以上の文を書いたところで、二冊目の『日本語で読むということ』(筑摩書房、2009)も読了した。二冊を合わせて読むと、水村美苗という人の思考法や言語観が浮かび上がってくる。女性ならではの鋭い感覚。たんなる「女流文学者」とは一線を画する<小説家=評論家>である。環境が言語についてとぎすまされた感覚を育んだといえよう。


日本語で読むということ

日本語で読むということ


幸田文について次のように書いている。

幸田文のこの自由こそ、真の「女流作家」の自由ではないだろうかと。この自由こそ、当時文学の王道を行く「真名」(漢字)の禁忌を逆手にとって「仮名」で書き、日本語に初めて出会うことを可能にした平安朝の女たちの自由とつながるものだからである。実際、幸田文を読むとき、日本語に初めて出会ったような驚きなしには読めない。文学に育まれながら、それが自分に否定されていることによって、文学から離れて書かざるをえなかった幸田文だからこそ、あの「女流文学」の伝統を千年後に、そして最後に、日本語の中に花ひらかせたのだといえよう。(p.41「「大作家」と「女流作家」」『日本語で読むということ』)

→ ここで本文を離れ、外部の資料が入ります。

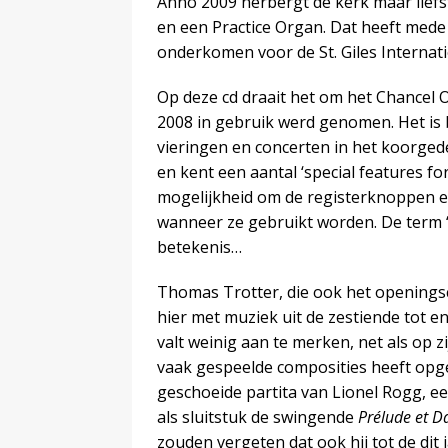
Anno 2009 herbergt de kerk maar liefs
en een Practice Organ. Dat heeft mede 
onderkomen voor de St. Giles Internat
Op deze cd draait het om het Chancel 
2008 in gebruik werd genomen. Het is b
vieringen en concerten in het koorgede
en kent een aantal ‘special features fo
mogelijkheid om de registerknoppen en 
wanneer ze gebruikt worden. De term ‘s
betekenis…
Thomas Trotter, die ook het openings
hier met muziek uit de zestiende tot 
valt weinig aan te merken, net als op z
vaak gespeelde composities heeft op
geschoeide partita van Lionel Rogg, ee
als sluitstuk de swingende
Prélude et 
zouden vergeten dat ook hij tot de dit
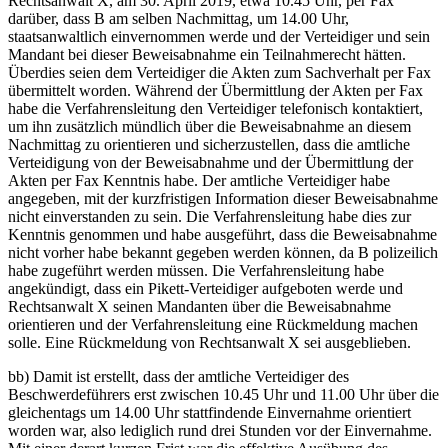
Rechtsanwalt X, am 30. April 2019, etwa 10.45 Uhr, per Fax
darüber, dass B am selben Nachmittag, um 14.00 Uhr,
staatsanwaltlich einvernommen werde und der Verteidiger und sein
Mandant bei dieser Beweisabnahme ein Teilnahmerecht hätten.
Überdies seien dem Verteidiger die Akten zum Sachverhalt per Fax
übermittelt worden. Während der Übermittlung der Akten per Fax
habe die Verfahrensleitung den Verteidiger telefonisch kontaktiert,
um ihn zusätzlich mündlich über die Beweisabnahme an diesem
Nachmittag zu orientieren und sicherzustellen, dass die amtliche
Verteidigung von der Beweisabnahme und der Übermittlung der
Akten per Fax Kenntnis habe. Der amtliche Verteidiger habe
angegeben, mit der kurzfristigen Information dieser Beweisabnahme
nicht einverstanden zu sein. Die Verfahrensleitung habe dies zur
Kenntnis genommen und habe ausgeführt, dass die Beweisabnahme
nicht vorher habe bekannt gegeben werden können, da B polizeilich
habe zugeführt werden müssen. Die Verfahrensleitung habe
angekündigt, dass ein Pikett-Verteidiger aufgeboten werde und
Rechtsanwalt X seinen Mandanten über die Beweisabnahme
orientieren und der Verfahrensleitung eine Rückmeldung machen
solle. Eine Rückmeldung von Rechtsanwalt X sei ausgeblieben.
bb) Damit ist erstellt, dass der amtliche Verteidiger des
Beschwerdeführers erst zwischen 10.45 Uhr und 11.00 Uhr über die
gleichentags um 14.00 Uhr stattfindende Einvernahme orientiert
worden war, also lediglich rund drei Stunden vor der Einvernahme.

的確な把握、しかも平安朝につながる幸田文の文体を高く評価する。近代文学に関する日本語のみならず、日本語の伝統を大切にしたいという強い思いが本書をつらぬく根底に存在している。それは、12歳から英語の世界に飛び込み、そのなかで日本語を読むという孤独な営為があったからこそ、今日の水村氏の力強い言葉へのこだわりがあるのだと感じさせるし、それ故、積極的に水村氏の思考や言語観に賛同したいと思う。


最後に水村氏の加藤周一への追悼のことばを引用して終わりたい。

英語の世紀に入った今、英語の世紀が続く今、私たちの日本語は、加藤周一のような人に、科学の道へ進まずに、そこへと帰っていきたいと思わせる言葉であり続けられるか。そこに自分の精神を刻みつけたいと思わせる言葉、その土壌こそを豊潤なものにしたいと思わせる言葉であり続けられるか。/この問いを問わねばならないのは、今、すべての非英語圏の人間の宿命である。(p.235『日本語で読むということ』)


日本語が亡びるとき―英語の世紀の中で

日本語が亡びるとき―英語の世紀の中で


日本語が亡びるとき』は、この二冊のエッセイや評論を書き続けたことの延長上にはじめて展望された、硬派の正統的日本語論だったのだ。